Everything in the entries below must be output exactly, apart from the pictures.

[[ DATA FOR REVIEW, beginning ]]

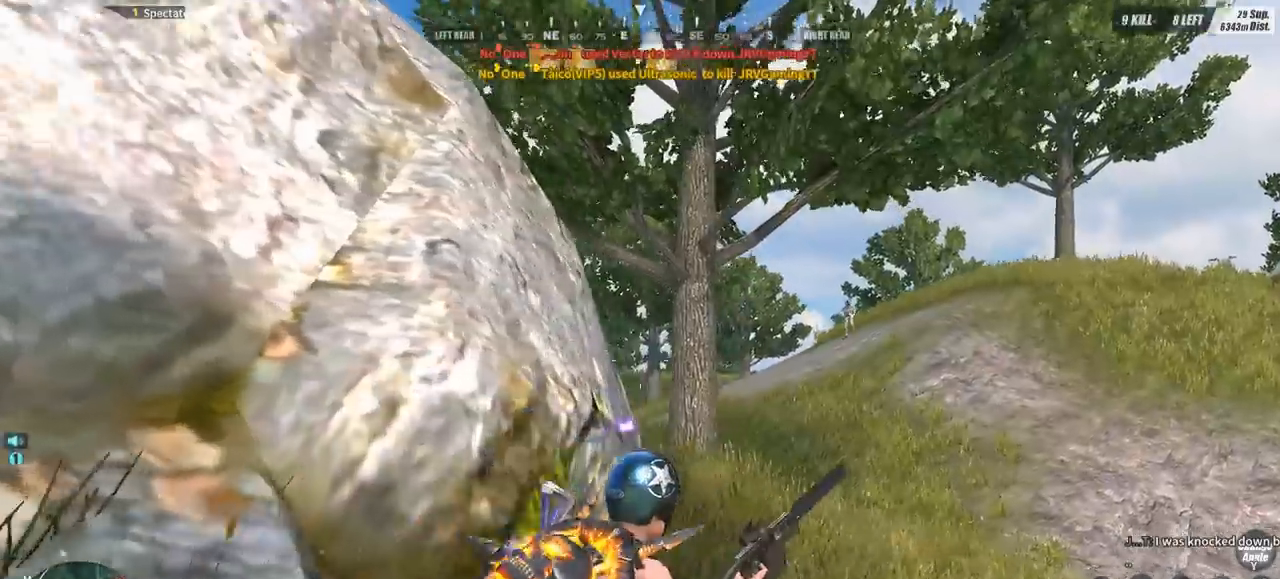
{"keys": ["d"], "mouse": ["left"], "events": [[333, "mouse_right", "down"], [400, "mouse_right", "up"], [500, "mouse_left", "down"], [500, "w", "up"]]}
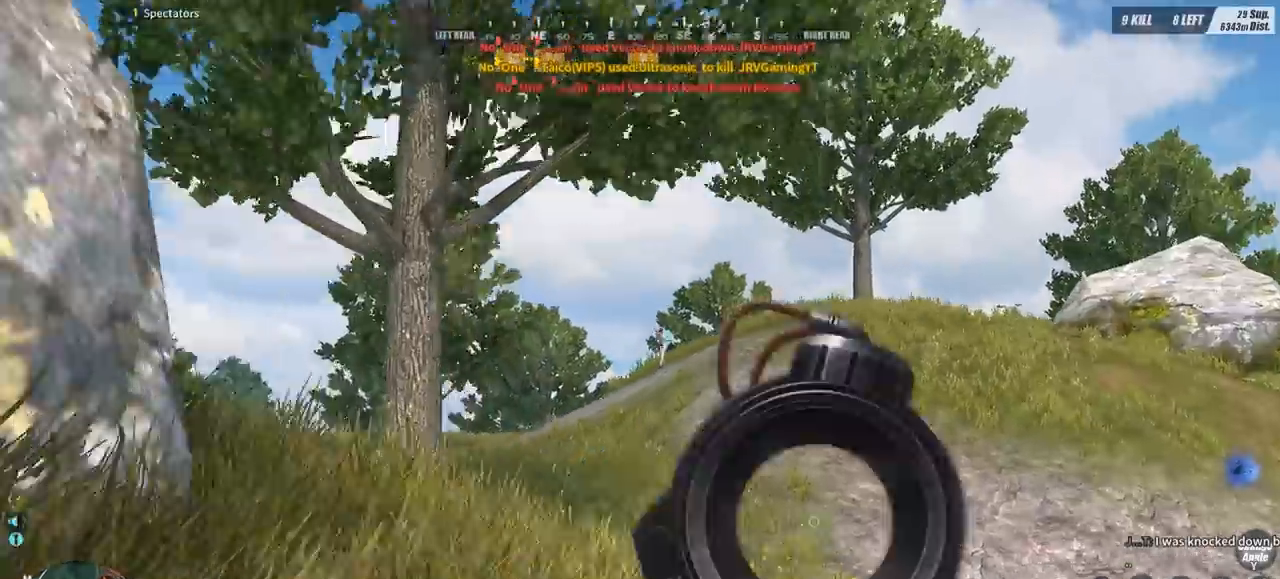
{"keys": ["d"], "mouse": ["left"], "events": []}
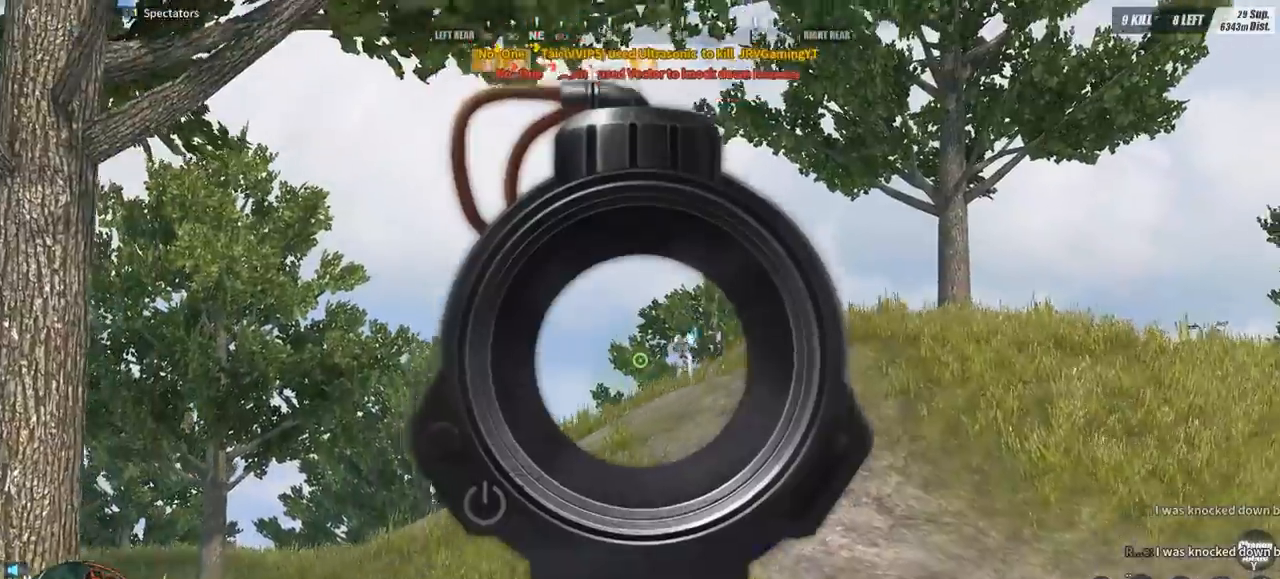
{"keys": ["d"], "mouse": [], "events": [[367, "mouse_left", "up"]]}
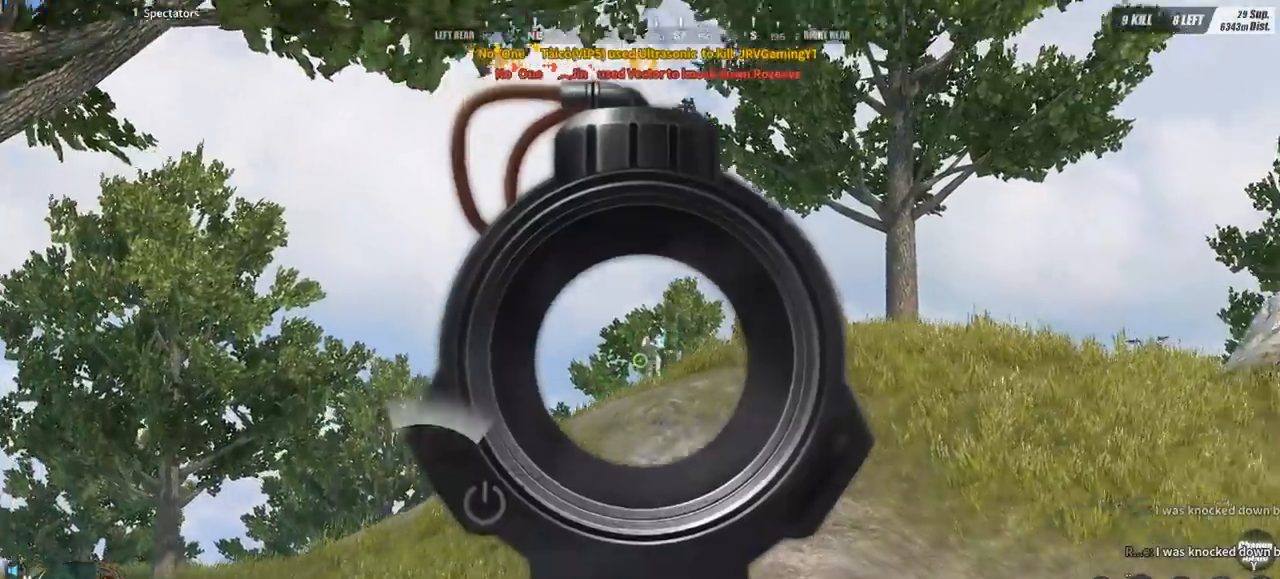
{"keys": ["a"], "mouse": ["left"], "events": [[233, "mouse_left", "down"], [400, "a", "down"], [467, "d", "up"]]}
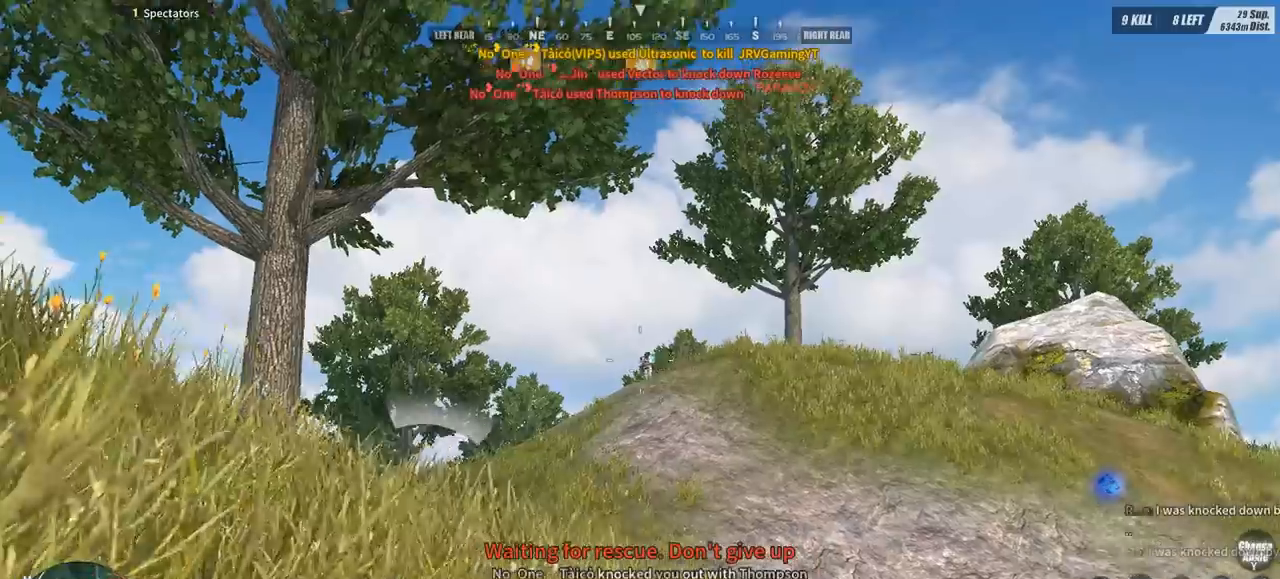
{"keys": ["a"], "mouse": [], "events": [[200, "mouse_left", "up"]]}
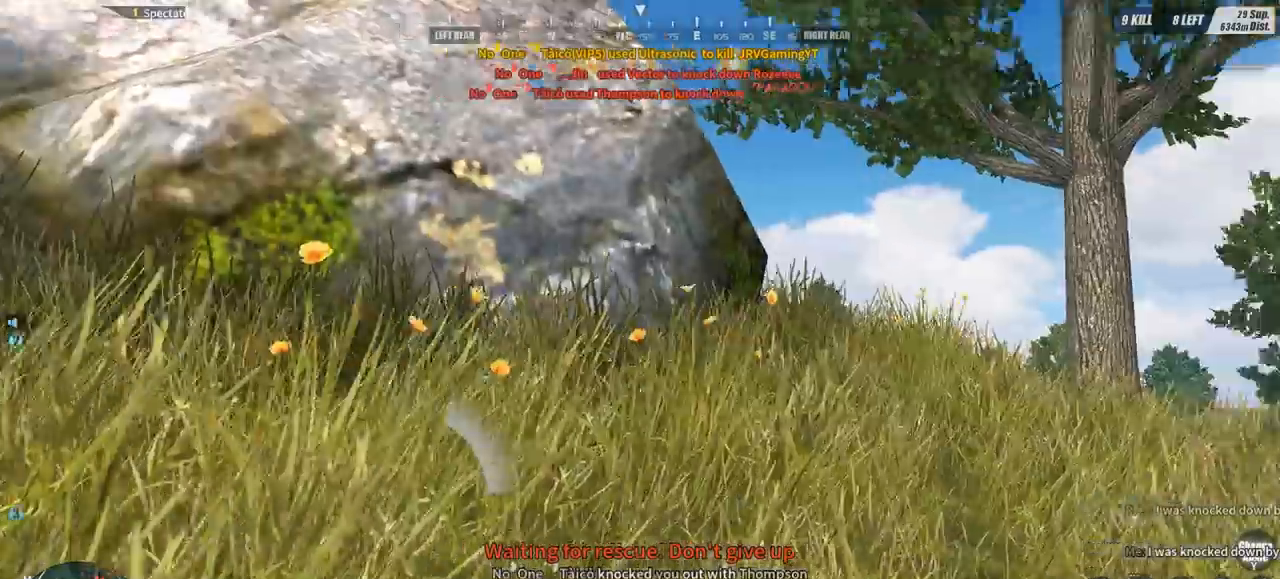
{"keys": ["a", "w"], "mouse": [], "events": [[167, "w", "down"]]}
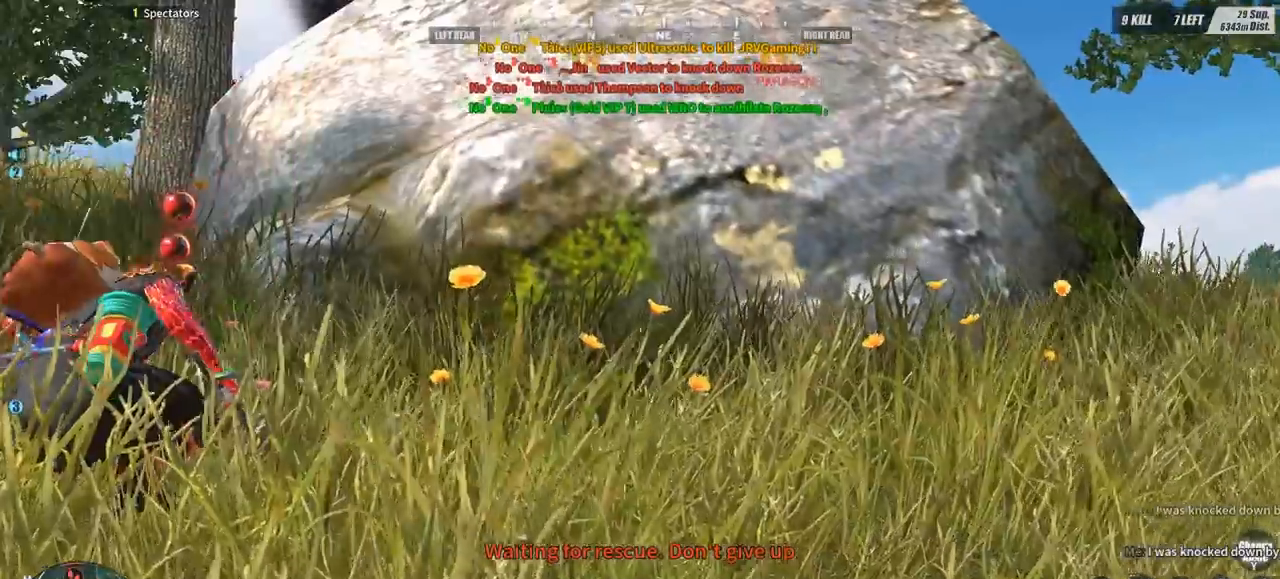
{"keys": ["a", "w"], "mouse": [], "events": []}
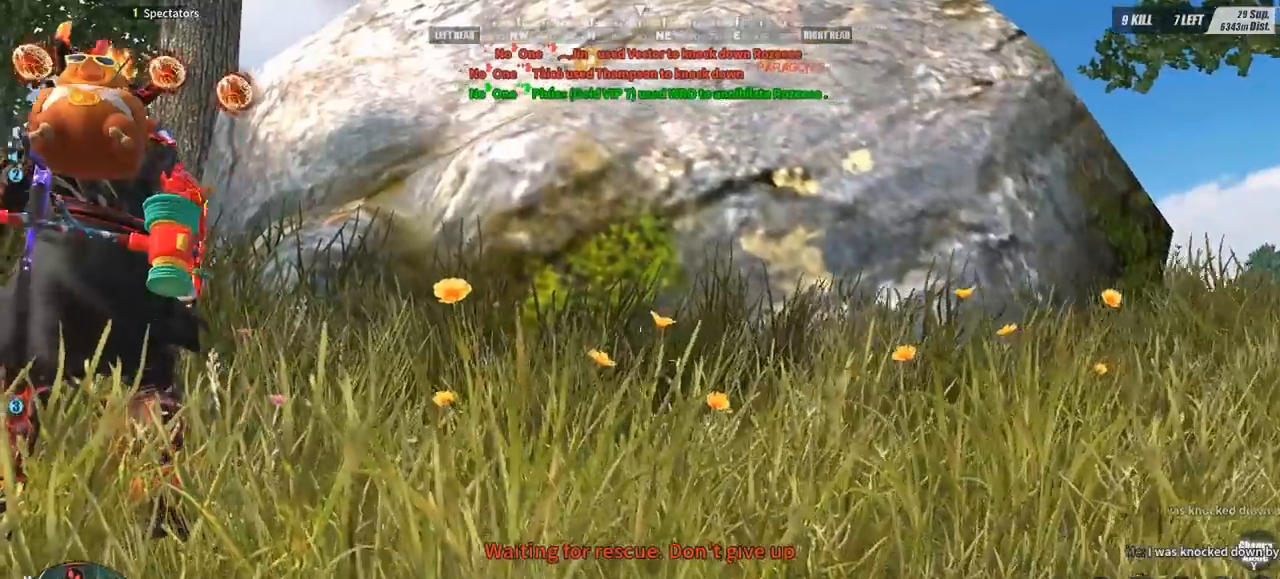
{"keys": ["a"], "mouse": [], "events": [[300, "w", "up"]]}
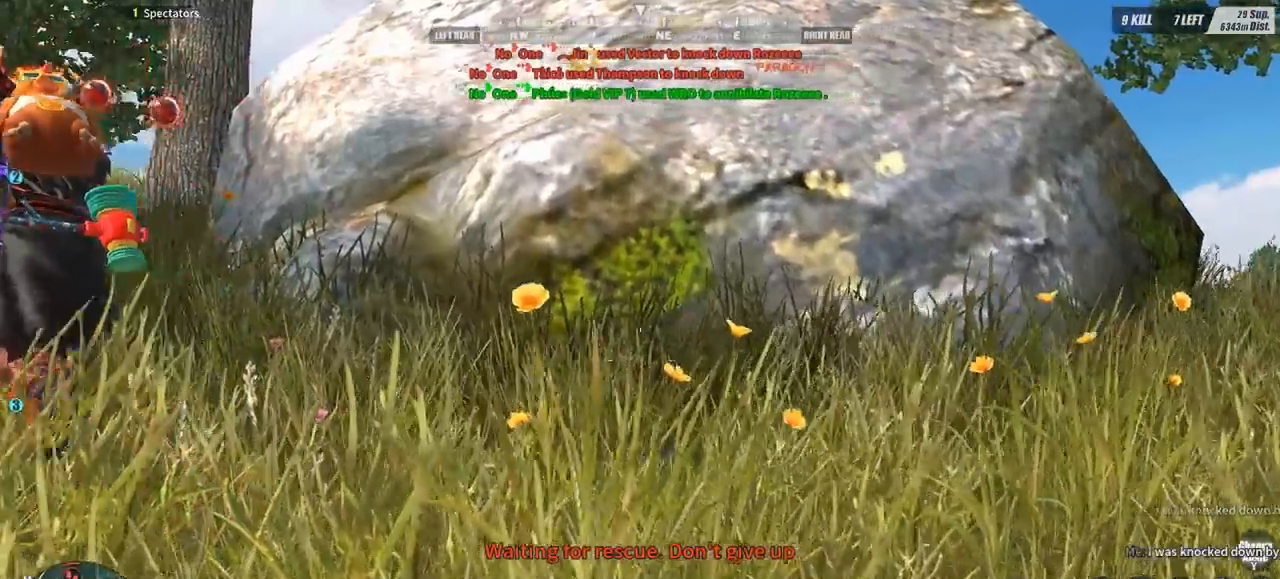
{"keys": ["w"], "mouse": [], "events": [[67, "w", "down"], [333, "a", "up"]]}
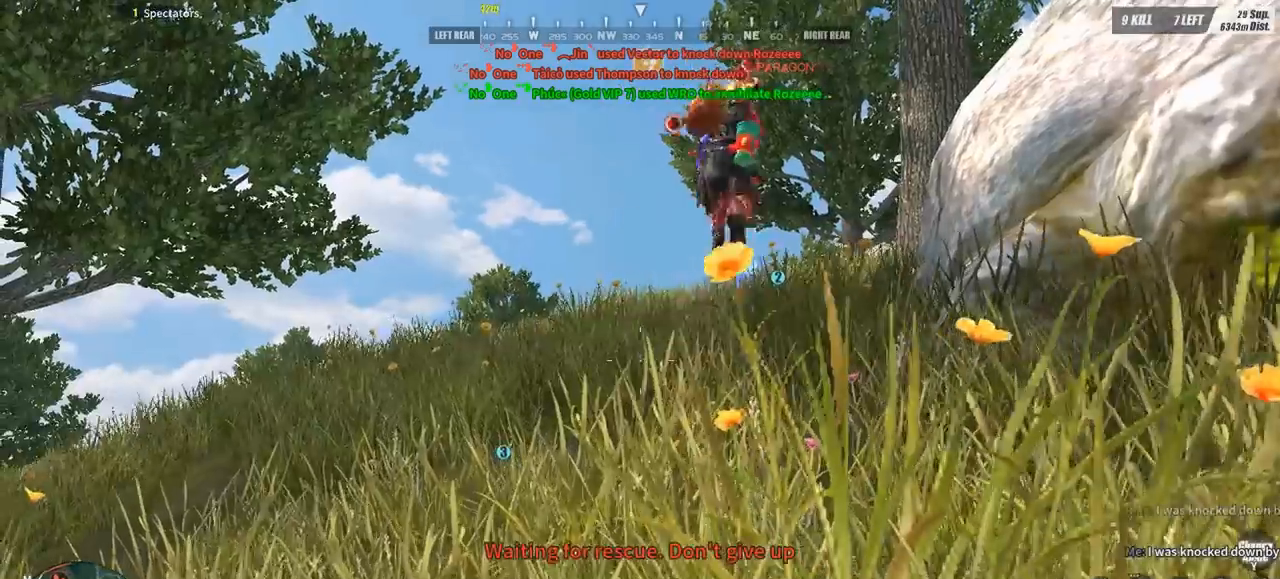
{"keys": ["w"], "mouse": [], "events": []}
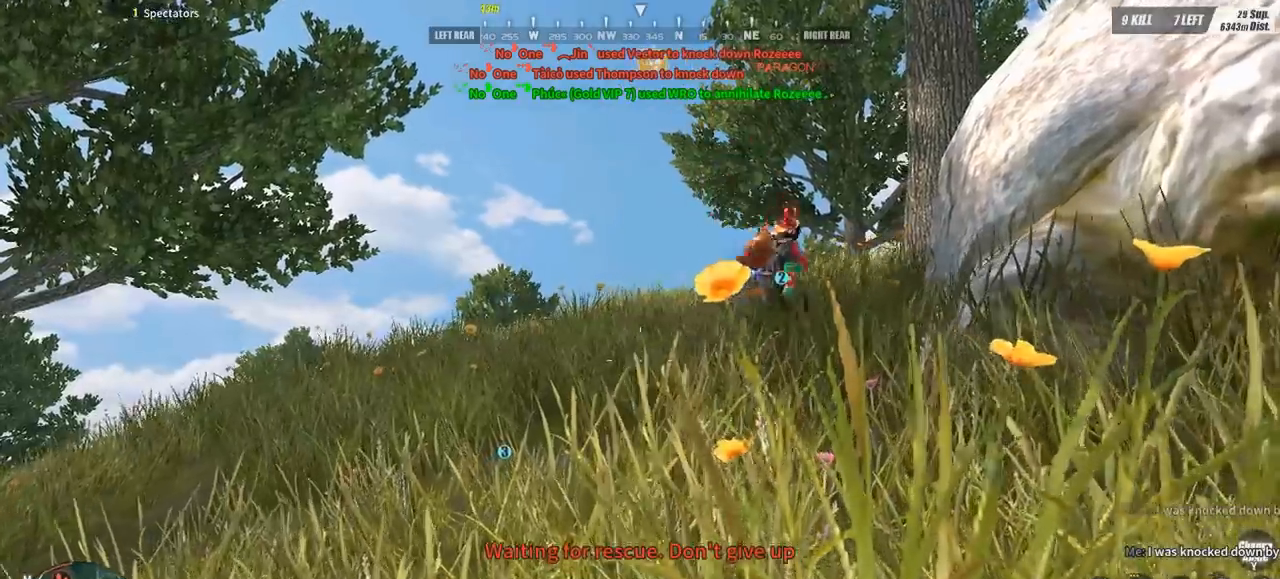
{"keys": ["w"], "mouse": [], "events": []}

[[ DATA FOR REVIEW, end ]]

[SOLUTION FOR THIS PROBLEM]
{"keys": ["d"], "mouse": ["left"], "events": [[333, "mouse_right", "down"], [400, "mouse_right", "up"], [500, "mouse_left", "down"], [500, "w", "up"]]}
{"keys": ["d"], "mouse": ["left"], "events": []}
{"keys": ["d"], "mouse": [], "events": [[367, "mouse_left", "up"]]}
{"keys": ["a"], "mouse": ["left"], "events": [[233, "mouse_left", "down"], [400, "a", "down"], [467, "d", "up"]]}
{"keys": ["a"], "mouse": [], "events": [[200, "mouse_left", "up"]]}
{"keys": ["a", "w"], "mouse": [], "events": [[167, "w", "down"]]}
{"keys": ["a", "w"], "mouse": [], "events": []}
{"keys": ["a"], "mouse": [], "events": [[300, "w", "up"]]}
{"keys": ["w"], "mouse": [], "events": [[67, "w", "down"], [333, "a", "up"]]}
{"keys": ["w"], "mouse": [], "events": []}
{"keys": ["w"], "mouse": [], "events": []}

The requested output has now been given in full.